▶ _The task_
The reply should contain the full listing exactly as written and no pictures at all.
══════
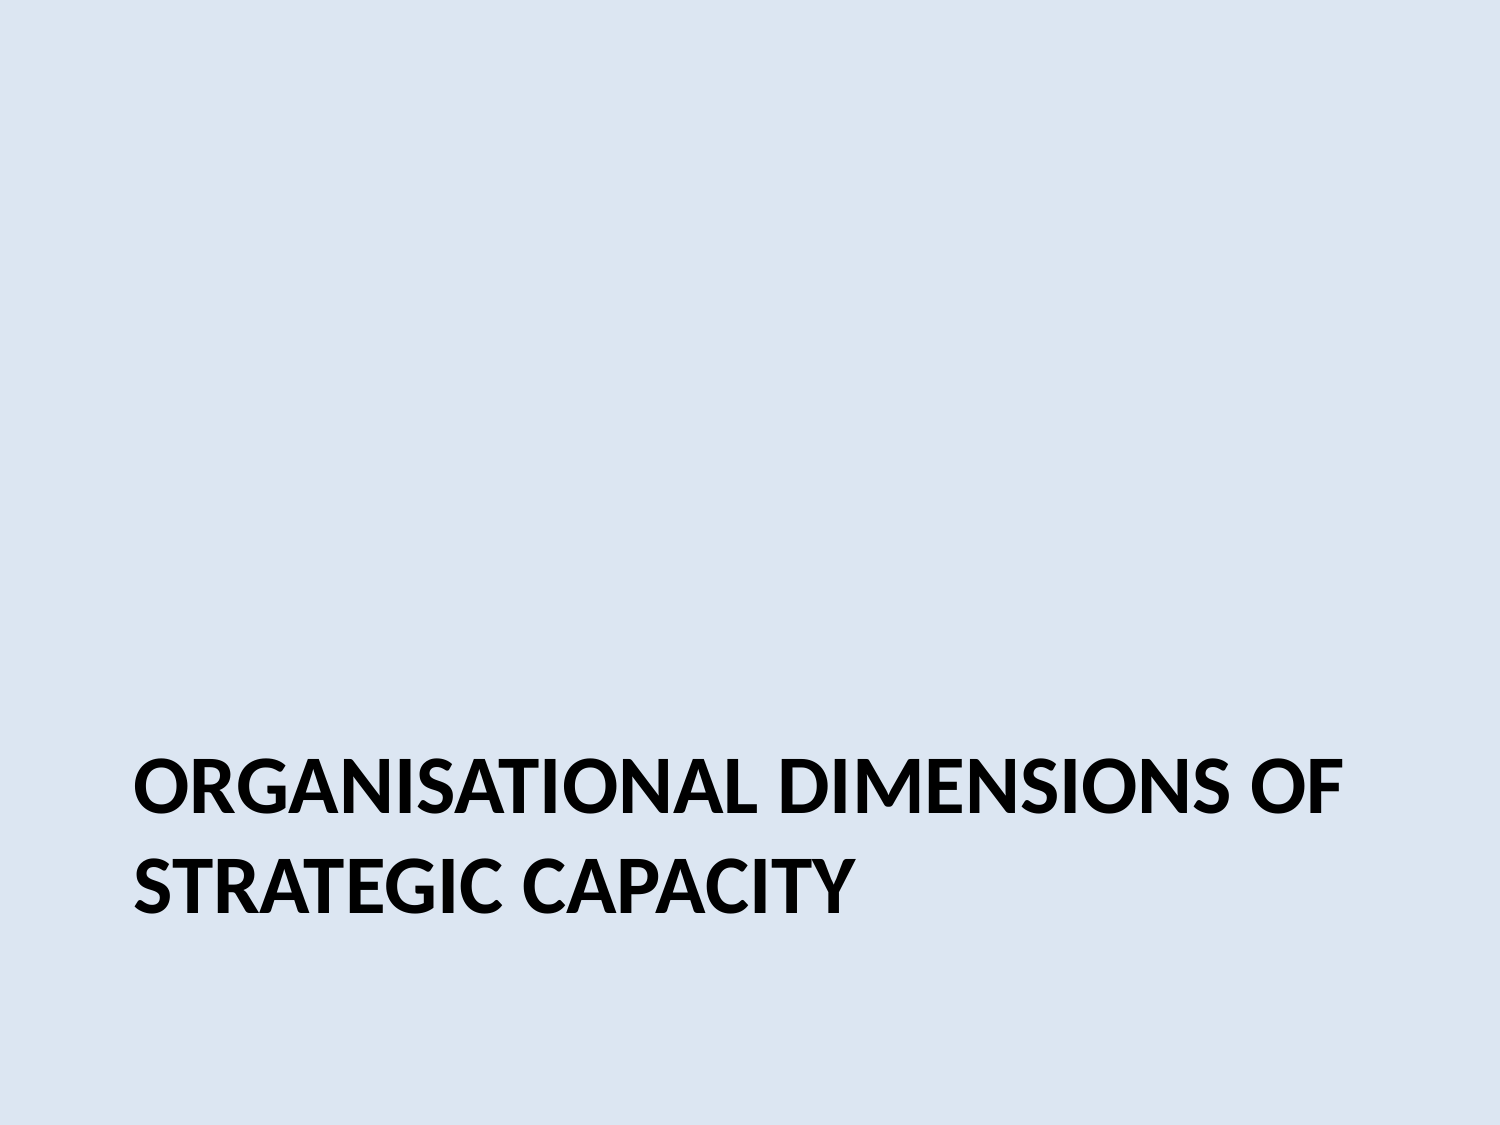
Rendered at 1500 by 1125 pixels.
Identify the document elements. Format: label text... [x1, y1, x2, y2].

title Organisational dimensions of Strategic capacity [118, 722, 1394, 947]
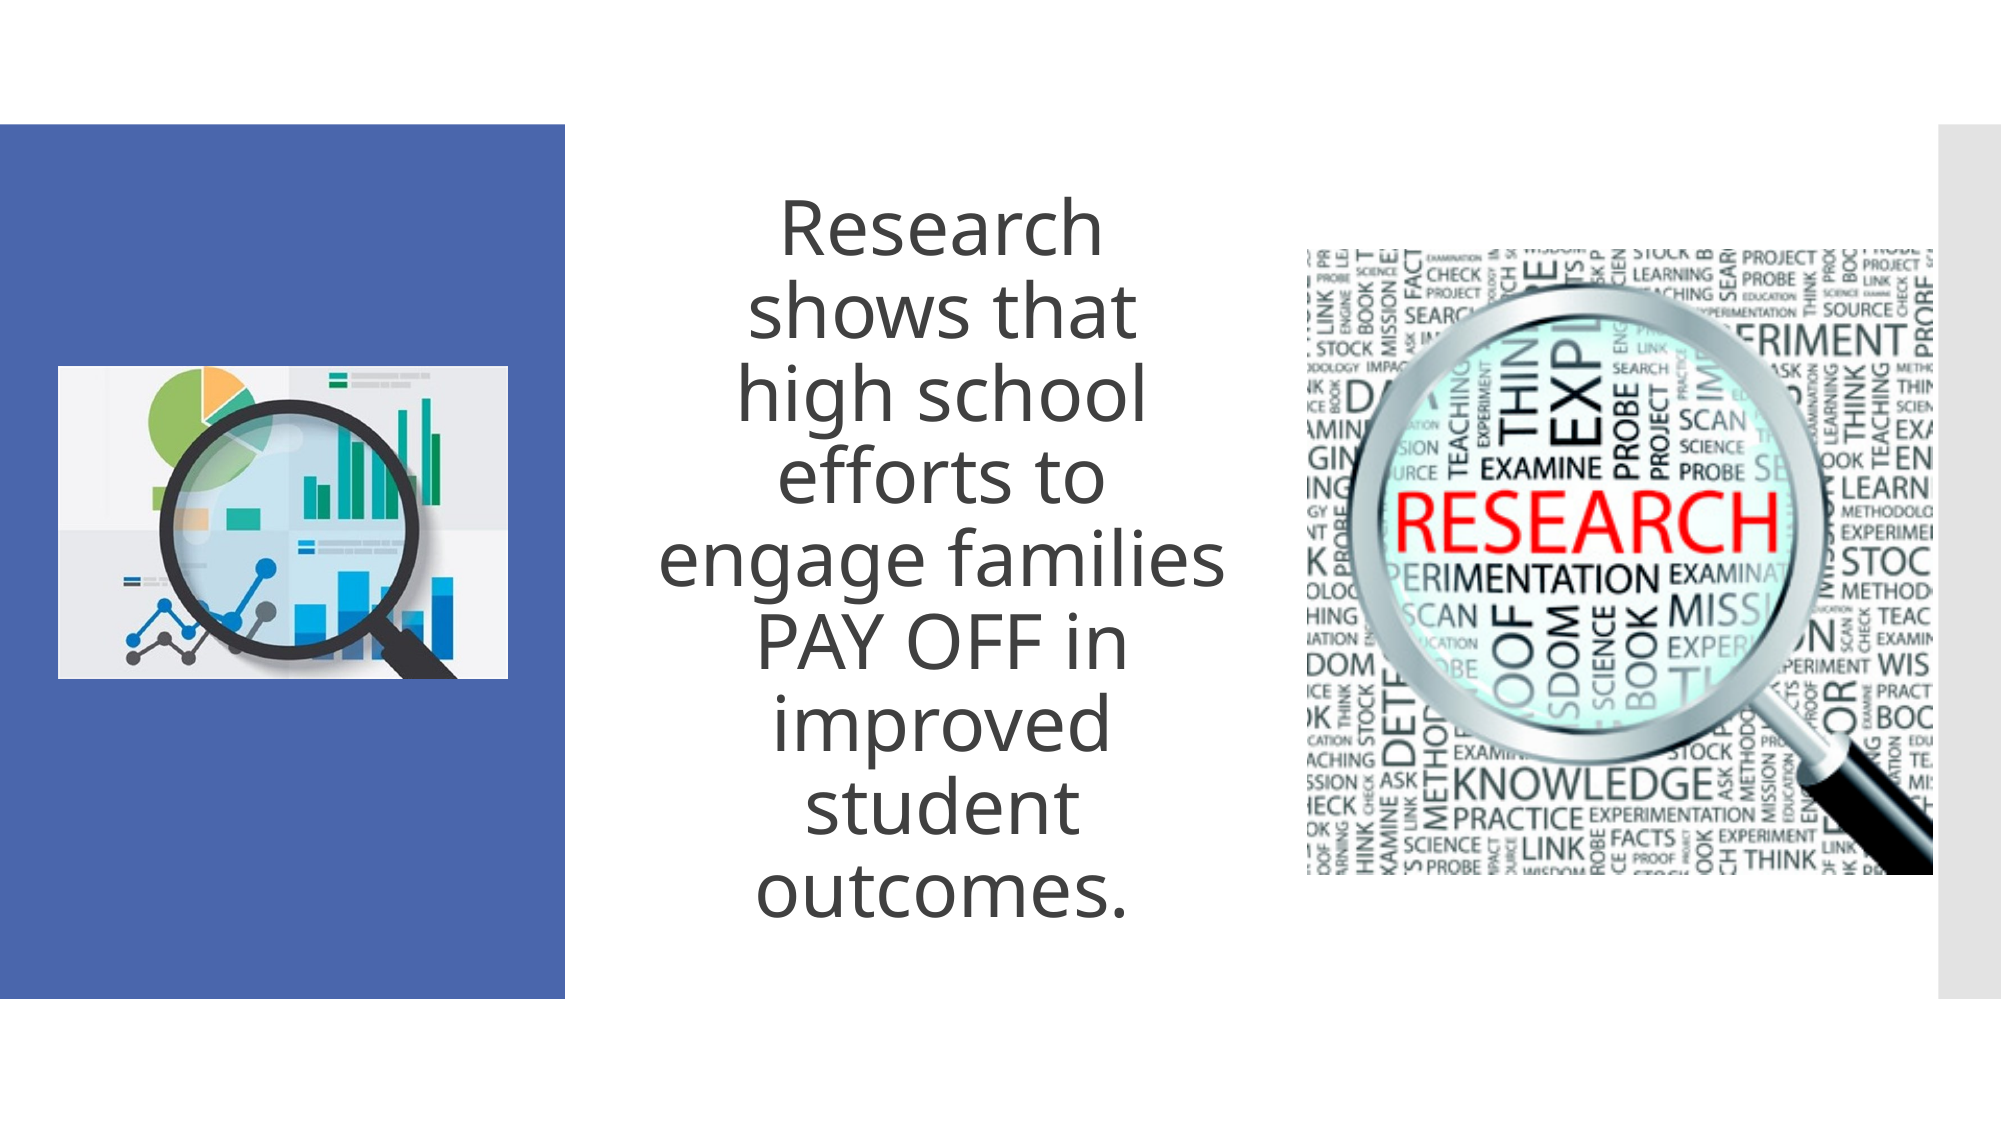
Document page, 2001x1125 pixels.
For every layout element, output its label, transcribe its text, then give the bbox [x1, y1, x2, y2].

list Research shows that high school efforts to engage families PAY OFF in improved student outcomes. [641, 136, 1244, 987]
picture [1306, 249, 1933, 875]
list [58, 366, 508, 680]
══════
▶ _Solution below_
Rendered at 1500 by 1125 pixels.
Identify the document elements. Format: label text... [x1, y1, x2, y2].

title Organisational dimensions of Strategic capacity [118, 722, 1394, 947]
Document page, 2001x1125 pixels.
For every layout element, output its label, transcribe its text, then give the bbox [x1, y1, x2, y2].

list Research shows that high school efforts to engage families PAY OFF in improved student outcomes. [641, 136, 1244, 987]
picture [1306, 249, 1933, 875]
list [58, 366, 508, 680]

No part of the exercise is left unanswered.